[Records from a data collection]
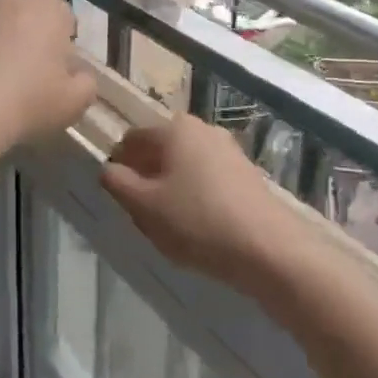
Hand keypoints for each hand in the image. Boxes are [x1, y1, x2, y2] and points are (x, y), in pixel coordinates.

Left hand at [0, 0, 96, 148]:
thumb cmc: (30, 102)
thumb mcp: (76, 103)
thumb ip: (86, 83)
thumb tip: (79, 76)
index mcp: (48, 10)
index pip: (64, 17)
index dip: (63, 43)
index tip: (58, 71)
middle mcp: (11, 2)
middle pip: (27, 17)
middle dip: (29, 39)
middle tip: (28, 78)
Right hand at [100, 115, 295, 288]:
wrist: (268, 248)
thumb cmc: (197, 221)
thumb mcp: (144, 206)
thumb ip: (117, 183)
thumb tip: (108, 168)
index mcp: (174, 128)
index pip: (132, 139)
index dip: (119, 165)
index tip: (119, 196)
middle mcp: (202, 129)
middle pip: (160, 150)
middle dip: (146, 177)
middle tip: (143, 214)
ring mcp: (228, 149)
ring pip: (184, 165)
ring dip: (171, 188)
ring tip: (171, 224)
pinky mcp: (246, 173)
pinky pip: (207, 178)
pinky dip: (196, 196)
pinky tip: (199, 226)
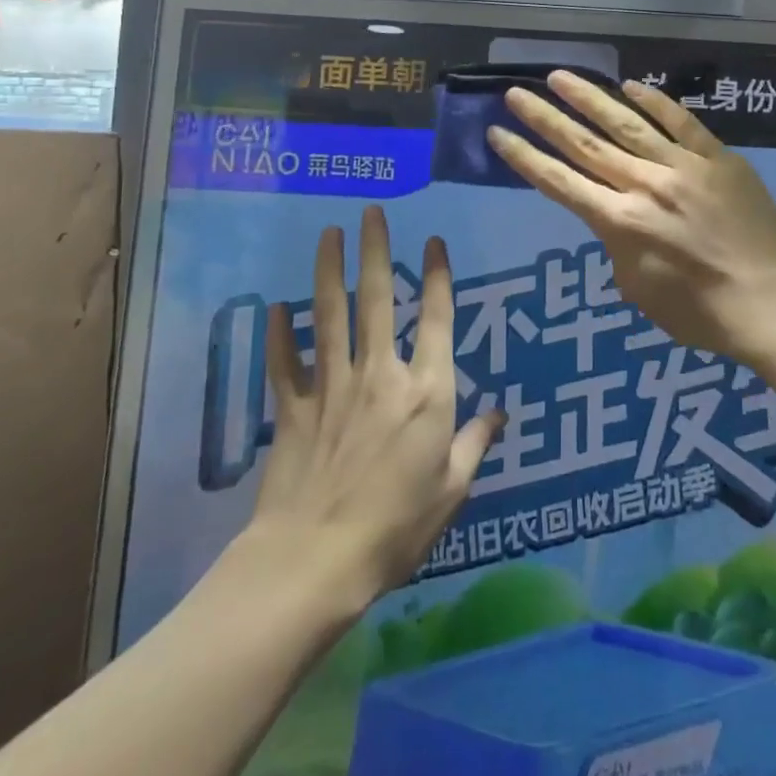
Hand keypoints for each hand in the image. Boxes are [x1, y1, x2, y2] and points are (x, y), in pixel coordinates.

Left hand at [243, 206, 502, 604]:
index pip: (436, 319)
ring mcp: (333, 387)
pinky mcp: (295, 409)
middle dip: (375, 251)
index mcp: (426, 392)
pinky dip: (280, 335)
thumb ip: (475, 445)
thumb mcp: (452, 491)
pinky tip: (275, 307)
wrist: (315, 562)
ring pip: (330, 316)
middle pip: (377, 300)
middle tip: (371, 212)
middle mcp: (380, 374)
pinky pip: (286, 363)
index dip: (437, 276)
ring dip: (329, 271)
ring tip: (329, 233)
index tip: (434, 241)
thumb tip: (501, 414)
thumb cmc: (396, 528)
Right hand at [487, 72, 775, 360]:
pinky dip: (655, 102)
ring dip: (590, 98)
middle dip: (545, 118)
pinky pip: (682, 122)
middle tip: (516, 92)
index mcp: (619, 222)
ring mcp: (682, 166)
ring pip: (627, 123)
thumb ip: (617, 243)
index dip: (524, 157)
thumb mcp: (637, 289)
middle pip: (584, 145)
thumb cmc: (698, 311)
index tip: (497, 132)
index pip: (558, 182)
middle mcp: (644, 185)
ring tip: (560, 76)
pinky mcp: (717, 157)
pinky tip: (631, 85)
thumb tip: (616, 215)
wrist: (768, 300)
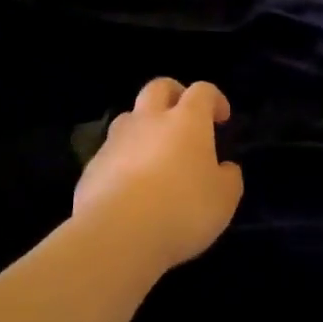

• [Work required]
Only the lines from the line with "ring dip: (590, 98)" to the end of the records should be repeated, exactly and without pictures.

• [Solution to this task]
ring dip: (590, 98)
middle dip: (545, 118)
pinky pip: (682, 122)
middle tip: (516, 92)
index mcp: (619, 222)
ring mcp: (682, 166)
ring pip: (627, 123)
thumb ip: (617, 243)
index dip: (524, 157)
thumb mcp: (637, 289)
middle pip: (584, 145)
thumb cmc: (698, 311)
index tip: (497, 132)
index pip: (558, 182)
middle mcp: (644, 185)
ring tip: (560, 76)
pinky mcp: (717, 157)
pinky tip: (631, 85)
thumb tip: (616, 215)
wrist: (768, 300)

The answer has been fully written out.